Text under study:
----------------

Forum Moderators: phranque

Message Too Old, No Replies

redirect all request of subfolder

using a separate htaccess in subfolder

         

phparion

7:52 am on Apr 21, 2008 (gmt 0)

WebmasterWorld Senior Member 10+ Year Member Top Contributors Of The Month



Hi

I have a website which uses rewrite rules. I have installed now a blog under /blog/ directory. Blog uses its own htaccess for SE friendly URLs. So i have written the following rule in my main site htaccess as the first rule,

RewriteRule ^blog/*$ /blog/$1 [L]

now the main website rules works fine but the blog urls give 500 internal server error.

any help is highly appreciated.

thank you

wheelie34

11:46 am on Apr 21, 2008 (gmt 0)

WebmasterWorld Senior Member 10+ Year Member



Hi

try this, it works for me to redirect ALL from folder a to the root of folder b

RewriteCond %{THE_REQUEST} ^[A-Z]{3,9}\ /a/*
RewriteRule (.*) http://www.example.com/b/ [R=301,L]

jdMorgan

12:17 pm on Apr 21, 2008 (gmt 0)

WebmasterWorld Senior Member 10+ Year Member



In both posts above, the regular-expressions pattern contains "/*". Be aware that the meaning of that sub-pattern is "any number of slashes, including zero". That is not likely what was intended.

In addition, the rule in the first post internally rewrites requests for "/blog" followed by and ending with any number of slashes, to "/blog/" followed by an undefined path. Again, this is not likely what was intended, and at best, would rewrite "/blog/" to itself, creating an infinite loop.

Jim

phparion

8:38 pm on Apr 21, 2008 (gmt 0)

WebmasterWorld Senior Member 10+ Year Member Top Contributors Of The Month



@J, i also tried RewriteRule ^/blog/(.*)$ /blog/$1 [L]

it worked for the exact page names but for urls like www.example.com/blog/blogadmin/

it gives internal error 500..

what do you suggest?

----------------

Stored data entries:
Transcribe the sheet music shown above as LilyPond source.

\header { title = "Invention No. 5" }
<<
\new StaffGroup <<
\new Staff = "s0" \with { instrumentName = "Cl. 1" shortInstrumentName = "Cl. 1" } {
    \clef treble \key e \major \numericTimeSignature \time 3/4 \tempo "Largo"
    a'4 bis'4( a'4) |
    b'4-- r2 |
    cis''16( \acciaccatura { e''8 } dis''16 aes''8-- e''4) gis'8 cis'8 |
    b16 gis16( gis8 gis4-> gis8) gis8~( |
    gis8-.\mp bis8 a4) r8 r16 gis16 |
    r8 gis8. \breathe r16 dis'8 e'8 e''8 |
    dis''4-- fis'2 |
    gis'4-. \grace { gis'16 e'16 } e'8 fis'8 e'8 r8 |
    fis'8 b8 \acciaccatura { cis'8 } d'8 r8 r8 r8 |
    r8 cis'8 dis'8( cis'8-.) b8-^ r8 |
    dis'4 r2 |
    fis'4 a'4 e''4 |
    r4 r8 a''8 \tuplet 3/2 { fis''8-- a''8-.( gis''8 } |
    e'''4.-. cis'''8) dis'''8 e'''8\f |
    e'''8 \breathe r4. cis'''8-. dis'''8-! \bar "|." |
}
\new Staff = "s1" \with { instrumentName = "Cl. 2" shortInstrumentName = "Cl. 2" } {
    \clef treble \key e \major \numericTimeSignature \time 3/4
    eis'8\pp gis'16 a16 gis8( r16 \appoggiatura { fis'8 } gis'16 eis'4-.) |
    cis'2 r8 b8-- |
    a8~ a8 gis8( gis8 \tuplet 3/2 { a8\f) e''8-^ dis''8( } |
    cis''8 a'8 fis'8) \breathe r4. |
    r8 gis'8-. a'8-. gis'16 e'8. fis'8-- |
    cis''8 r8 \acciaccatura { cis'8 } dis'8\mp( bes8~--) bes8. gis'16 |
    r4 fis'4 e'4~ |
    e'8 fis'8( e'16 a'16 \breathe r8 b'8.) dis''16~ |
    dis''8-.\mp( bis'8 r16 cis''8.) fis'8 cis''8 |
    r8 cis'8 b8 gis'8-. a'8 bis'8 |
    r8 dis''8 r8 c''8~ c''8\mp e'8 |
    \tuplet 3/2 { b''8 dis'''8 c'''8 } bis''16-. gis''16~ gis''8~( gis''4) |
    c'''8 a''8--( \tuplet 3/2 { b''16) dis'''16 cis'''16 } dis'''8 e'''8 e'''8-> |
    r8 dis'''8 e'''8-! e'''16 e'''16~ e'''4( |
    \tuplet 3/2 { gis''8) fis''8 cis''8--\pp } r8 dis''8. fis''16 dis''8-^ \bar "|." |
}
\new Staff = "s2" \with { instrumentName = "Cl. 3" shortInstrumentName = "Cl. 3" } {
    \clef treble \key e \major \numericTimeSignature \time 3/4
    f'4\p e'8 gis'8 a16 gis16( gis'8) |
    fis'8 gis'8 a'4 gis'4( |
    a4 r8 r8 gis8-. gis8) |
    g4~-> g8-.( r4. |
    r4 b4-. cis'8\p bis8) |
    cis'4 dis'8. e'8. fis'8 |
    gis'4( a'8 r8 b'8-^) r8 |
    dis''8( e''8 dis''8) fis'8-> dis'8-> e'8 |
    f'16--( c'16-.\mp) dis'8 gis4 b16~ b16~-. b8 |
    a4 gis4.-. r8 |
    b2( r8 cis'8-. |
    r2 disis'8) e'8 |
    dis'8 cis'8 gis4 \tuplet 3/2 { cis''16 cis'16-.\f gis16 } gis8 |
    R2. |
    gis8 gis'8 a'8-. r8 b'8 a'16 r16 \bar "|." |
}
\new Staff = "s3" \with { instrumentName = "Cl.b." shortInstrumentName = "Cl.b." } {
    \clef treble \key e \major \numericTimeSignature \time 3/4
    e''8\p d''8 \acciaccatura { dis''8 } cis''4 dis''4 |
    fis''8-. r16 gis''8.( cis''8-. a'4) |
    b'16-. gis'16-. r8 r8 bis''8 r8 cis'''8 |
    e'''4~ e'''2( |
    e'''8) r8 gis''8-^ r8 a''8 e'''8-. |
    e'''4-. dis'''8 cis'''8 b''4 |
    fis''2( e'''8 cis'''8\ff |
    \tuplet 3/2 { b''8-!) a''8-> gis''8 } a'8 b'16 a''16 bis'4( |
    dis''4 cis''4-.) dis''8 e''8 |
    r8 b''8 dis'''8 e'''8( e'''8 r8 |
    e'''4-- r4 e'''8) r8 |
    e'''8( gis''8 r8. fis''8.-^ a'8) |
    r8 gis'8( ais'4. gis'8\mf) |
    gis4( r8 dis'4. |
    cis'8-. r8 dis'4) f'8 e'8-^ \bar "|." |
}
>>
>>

----------------

List of tasks:
1. List the time and date shown on each post in the forum thread, in the order the posts appear.
2. Write out the part of the forum thread that starts with "In both posts" and goes on through "an infinite loop.".
3. Answer these questions from the forum thread:
(a) Under which directory was the blog installed?
(b) According to jdMorgan, what does the sub-pattern "/*" mean?
(c) What error do URLs like www.example.com/blog/blogadmin/ give with the later rule?

Written answers:
1.
7:52 am on Apr 21, 2008 (gmt 0)
11:46 am on Apr 21, 2008 (gmt 0)
12:17 pm on Apr 21, 2008 (gmt 0)
8:38 pm on Apr 21, 2008 (gmt 0)

2.
In both posts above, the regular-expressions pattern contains "/*". Be aware that the meaning of that sub-pattern is "any number of slashes, including zero". That is not likely what was intended.

In addition, the rule in the first post internally rewrites requests for "/blog" followed by and ending with any number of slashes, to "/blog/" followed by an undefined path. Again, this is not likely what was intended, and at best, would rewrite "/blog/" to itself, creating an infinite loop.

3.
(a) /blog/
(b) Any number of slashes, including zero.
(c) Internal error 500.